Is PyTorch better than TensorFlow? ›

PyTorch is ideal for research and small-scale projects prioritizing flexibility, experimentation and quick editing capabilities for models. TensorFlow is ideal for large-scale projects and production environments that require high-performance and scalable models.

Is PyTorch still relevant? ›

PyTorch is used for many deep learning projects today, and its popularity is increasing among AI researchers, although of the three main frameworks, it is the least popular.

When to use U-Net? ›

UNET is frequently utilized for its accuracy in picture segmentation and has become a popular choice in various medical imaging applications. UNET combines an encoding path, also called the contracting path, with a decoding path called the expanding path.

Why is U-Net better than CNN? ›

In CNN, the image is converted into a vector which is largely used in classification problems. But in U-Net, an image is converted into a vector and then the same mapping is used to convert it again to an image. This reduces the distortion by preserving the original structure of the image.

What is the advantage of U-Net? ›

Another advantage is that it can capture both coarse and fine feature information, leading to improved segmentation performance. Additionally, using a parallel UNet architecture with a residual network can enhance the features of the segmented image through skip connections, further improving accuracy.
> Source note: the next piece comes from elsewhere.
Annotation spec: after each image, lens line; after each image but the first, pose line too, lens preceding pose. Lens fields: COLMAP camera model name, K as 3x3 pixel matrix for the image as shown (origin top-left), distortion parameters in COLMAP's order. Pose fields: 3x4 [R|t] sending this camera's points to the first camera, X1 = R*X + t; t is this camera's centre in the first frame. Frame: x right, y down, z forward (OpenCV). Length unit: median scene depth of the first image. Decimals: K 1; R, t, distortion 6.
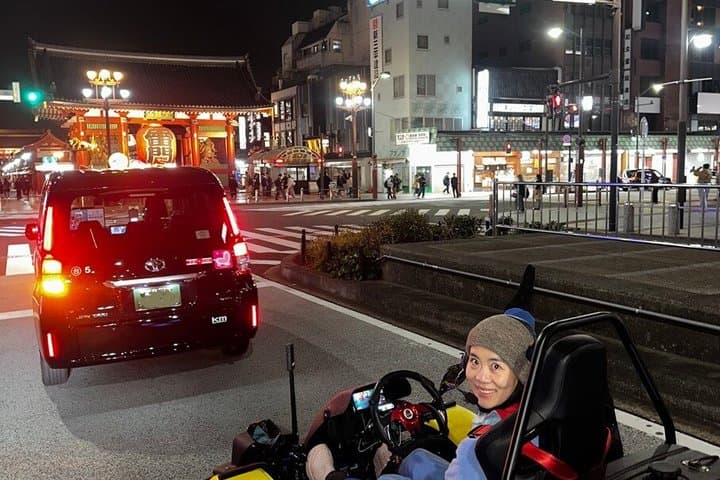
lens RADIAL K [[650.3, 0, 360.5], [0, 650.3, 237.4], [0, 0, 1]] dist [0.128503, -0.096212]
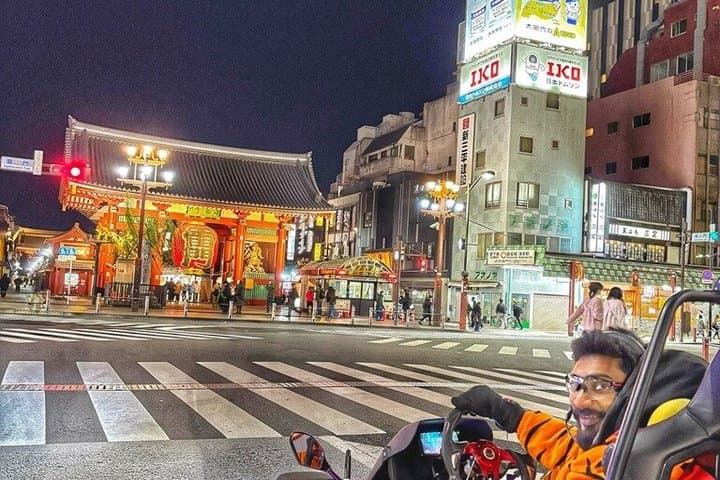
lens RADIAL K [[709.7, 0, 360.9], [0, 709.7, 233.3], [0, 0, 1]] dist [0.082115, 0.000000]
pose [[0.995180, 0.071038, -0.067601, -0.040485], [-0.082511, 0.979123, -0.185767, -0.003900], [0.052993, 0.190450, 0.980266, 0.120267]]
How do I visualize a network in PyTorch? ›

To visualization the intermediate layers of a neural network in PyTorch, we will follow these steps:
  1. Step 1: Define the Neural Network. ...
  2. Step 2: Register Forward Hooks. ...
  3. Step 3: Forward Pass and Collect Activations. ...
  4. Step 4: Visualize Intermediate Activations.
Mar 27, 2024

What is AU net? ›

U-Net is a convolutional neural network that was developed for biomedical image segmentation at the Computer Science Department of the University of Freiburg.

How to calculate parameters in PyTorch? ›

To check the number of parameters in a PyTorch model, you can use the parameters() method of the nn. Module class. This method returns an iterator over all the learnable parameters of the model. You can then use the numel() method of each parameter to get its total number of elements.

Top Articles
Latest Posts
Article information

Author: Frankie Dare

Last Updated:

Views: 5756

Rating: 4.2 / 5 (73 voted)

Reviews: 80% of readers found this page helpful

Author information

Name: Frankie Dare

Birthday: 2000-01-27

Address: Suite 313 45115 Caridad Freeway, Port Barabaraville, MS 66713

Phone: +3769542039359

Job: Sales Manager

Hobby: Baton twirling, Stand-up comedy, Leather crafting, Rugby, tabletop games, Jigsaw puzzles, Air sports

Introduction: My name is Frankie Dare, I am a funny, beautiful, proud, fair, pleasant, cheerful, enthusiastic person who loves writing and wants to share my knowledge and understanding with you.